• List of tasks
• A. Transcribe the part of the tentative ruling that begins at the words "Legal Standard" and stops after the words "Cal.4th 826, 843.)".
• B. Does the tentative ruling support each statement below? Answer yes or no for each one, and quote the words from the ruling that decide it. (i) The case number is 19SMCV00603. (ii) The motion being heard is a motion to dismiss. (iii) The hearing is in Department M.

• Text segment
>>>

Judge: Mark A. Young, Case: 19SMCV00603, Date: 2023-03-16 Tentative Ruling

Case Number: 19SMCV00603    Hearing Date: March 16, 2023    Dept: M

CASE NAME:           Snukal, et al., v. 926 Broadway LLC, et al.

CASE NO.:                19SMCV00603

MOTION:                  Motion for Summary Judgment

HEARING DATE:   3/16/2023

 

Legal Standard

 

            A party may move for summary judgment in any action or proceeding if it is contended the action has no merit or that there is no defense to the action or proceeding. (CCP, § 437c(a).) “The purpose of the law of summary judgment is to provide courts with a mechanism to cut through the parties' pleadings in order to determine whether, despite their allegations, trial is in fact necessary to resolve their dispute.” (Aguilar v. Atlantic Richfield Co. (2001) 25 Cal.4th 826, 843.)

<<<

• Spatial reasoning listing

>>>

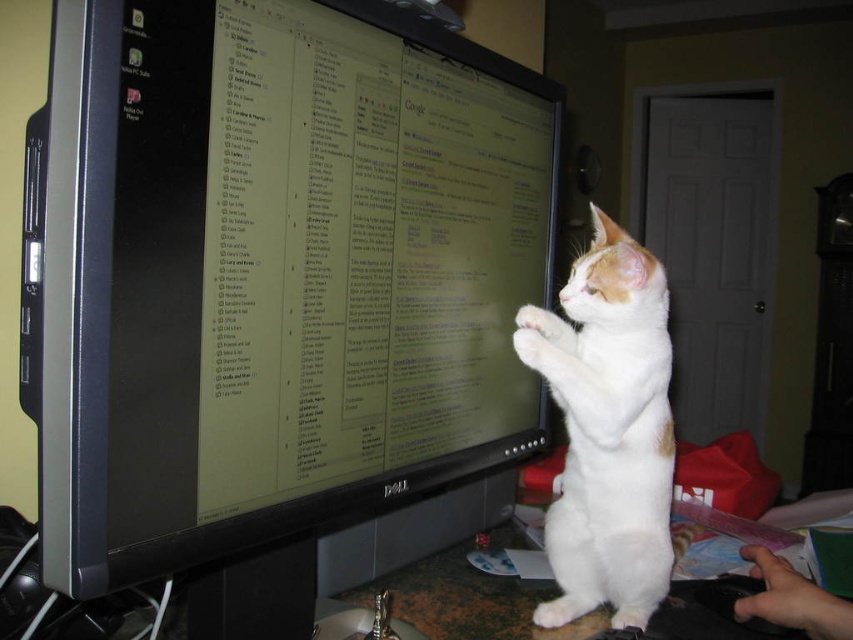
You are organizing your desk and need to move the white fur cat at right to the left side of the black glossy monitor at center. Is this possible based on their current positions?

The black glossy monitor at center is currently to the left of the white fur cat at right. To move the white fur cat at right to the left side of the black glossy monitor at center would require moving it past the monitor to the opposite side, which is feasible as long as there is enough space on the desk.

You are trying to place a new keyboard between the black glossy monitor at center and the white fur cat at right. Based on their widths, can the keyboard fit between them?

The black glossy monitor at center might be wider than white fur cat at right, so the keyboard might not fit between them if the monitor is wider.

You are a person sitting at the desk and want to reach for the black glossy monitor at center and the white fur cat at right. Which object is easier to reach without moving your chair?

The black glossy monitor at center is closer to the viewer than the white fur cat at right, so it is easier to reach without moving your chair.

<<<

• Set of answers
• A.
Legal Standard

 

            A party may move for summary judgment in any action or proceeding if it is contended the action has no merit or that there is no defense to the action or proceeding. (CCP, § 437c(a).) “The purpose of the law of summary judgment is to provide courts with a mechanism to cut through the parties' pleadings in order to determine whether, despite their allegations, trial is in fact necessary to resolve their dispute.” (Aguilar v. Atlantic Richfield Co. (2001) 25 Cal.4th 826, 843.)

• B.
(i) Yes: "Case Number: 19SMCV00603"
(ii) No: "MOTION:                  Motion for Summary Judgment"
(iii) Yes: "Dept: M"